In the piece about the Dual Action Cleanse infomercial, what height and weight does Klee Irwin give for himself?

-- Text section --
——————

If you watch as much lousy TV at weird hours as I do, you're probably familiar with Klee Irwin and his Dual Action Cleanse.
Dual Action Cleanse might be the most horrifying infomercial of all time. The product claims to improve the quality, frequency and comfort of your bowel movements. The host, Klee Irwin, doesn't skimp on details.
Here's Klee's memoir of his daughter's doo-doo:
"I'll never forget the first time I saw my four-year-old daughter's bowel movement in the toilet. It literally scared me. She wasn't more than 45 pounds, but her bowel movement was about as thick as my wrist and about as long as her arm. And I thought, 'Oh my God.' I got scared. I was going to call my wife. I thought, 'How could something that big come of something—a little child—that small. And I thought, I'm six feet tall and I weigh 190 pounds and by proportion to my size compared to hers my bowel movements were very inadequate to say the least."
Yeah, we're all literally scared over here, too. It's literally twice as scary to watch Klee himself talk about this... shit. He looks like Eric Roberts after his "I was burnt in my lab while I spliced my own genes with those of an insect" incident. He makes an uncomfortable subject exponentially more uncomfortable, like a revolting 7th grade health teacher (I really had one of those!).

——————

-- Dataset content --
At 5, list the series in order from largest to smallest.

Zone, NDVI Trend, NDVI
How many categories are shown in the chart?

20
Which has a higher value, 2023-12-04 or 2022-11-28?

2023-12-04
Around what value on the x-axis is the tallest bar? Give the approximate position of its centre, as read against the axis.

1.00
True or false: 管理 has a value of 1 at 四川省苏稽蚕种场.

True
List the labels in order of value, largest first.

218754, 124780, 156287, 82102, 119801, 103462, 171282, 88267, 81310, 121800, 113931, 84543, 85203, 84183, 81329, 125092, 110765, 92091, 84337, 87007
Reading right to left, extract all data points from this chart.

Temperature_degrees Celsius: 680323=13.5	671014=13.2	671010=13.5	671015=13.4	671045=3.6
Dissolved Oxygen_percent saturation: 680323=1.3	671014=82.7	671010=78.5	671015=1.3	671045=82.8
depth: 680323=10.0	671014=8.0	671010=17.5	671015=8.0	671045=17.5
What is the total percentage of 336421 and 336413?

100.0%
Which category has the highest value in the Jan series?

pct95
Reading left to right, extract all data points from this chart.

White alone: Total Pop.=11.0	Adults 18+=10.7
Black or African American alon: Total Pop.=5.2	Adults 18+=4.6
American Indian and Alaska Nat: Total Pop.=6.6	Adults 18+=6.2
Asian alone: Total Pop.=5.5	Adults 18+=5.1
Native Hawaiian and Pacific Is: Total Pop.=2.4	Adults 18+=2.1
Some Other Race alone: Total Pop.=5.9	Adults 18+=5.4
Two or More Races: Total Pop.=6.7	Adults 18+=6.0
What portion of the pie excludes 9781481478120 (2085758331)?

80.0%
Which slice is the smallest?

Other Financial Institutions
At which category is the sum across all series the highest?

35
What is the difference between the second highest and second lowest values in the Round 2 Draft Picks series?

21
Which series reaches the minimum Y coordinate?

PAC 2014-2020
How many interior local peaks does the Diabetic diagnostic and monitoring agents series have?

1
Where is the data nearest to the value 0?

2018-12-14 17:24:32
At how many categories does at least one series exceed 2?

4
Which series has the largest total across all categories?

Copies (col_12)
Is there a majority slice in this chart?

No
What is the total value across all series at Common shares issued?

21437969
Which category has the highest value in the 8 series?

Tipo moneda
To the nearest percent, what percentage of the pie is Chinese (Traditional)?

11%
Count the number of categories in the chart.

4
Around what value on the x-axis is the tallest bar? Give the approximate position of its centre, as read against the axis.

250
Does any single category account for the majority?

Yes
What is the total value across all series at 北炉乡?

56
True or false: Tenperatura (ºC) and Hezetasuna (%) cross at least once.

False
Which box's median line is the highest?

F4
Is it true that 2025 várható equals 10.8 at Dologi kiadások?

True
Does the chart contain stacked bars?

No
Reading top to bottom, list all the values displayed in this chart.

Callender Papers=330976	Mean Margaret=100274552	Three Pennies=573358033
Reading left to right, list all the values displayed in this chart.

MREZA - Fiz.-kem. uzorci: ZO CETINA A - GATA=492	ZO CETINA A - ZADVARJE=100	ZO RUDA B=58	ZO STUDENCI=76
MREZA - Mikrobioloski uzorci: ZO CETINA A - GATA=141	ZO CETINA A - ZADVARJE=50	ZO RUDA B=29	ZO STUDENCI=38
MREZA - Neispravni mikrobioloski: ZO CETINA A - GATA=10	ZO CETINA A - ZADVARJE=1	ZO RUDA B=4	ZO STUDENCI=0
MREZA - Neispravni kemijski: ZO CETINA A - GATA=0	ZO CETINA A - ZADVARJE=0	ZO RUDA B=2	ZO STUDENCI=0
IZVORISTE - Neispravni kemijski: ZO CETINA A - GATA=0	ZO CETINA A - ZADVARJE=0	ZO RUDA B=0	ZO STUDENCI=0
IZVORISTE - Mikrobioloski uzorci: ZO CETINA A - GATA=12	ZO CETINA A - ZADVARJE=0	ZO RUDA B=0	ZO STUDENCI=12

——————

-- Response --
He says he is six feet tall and weighs 190 pounds.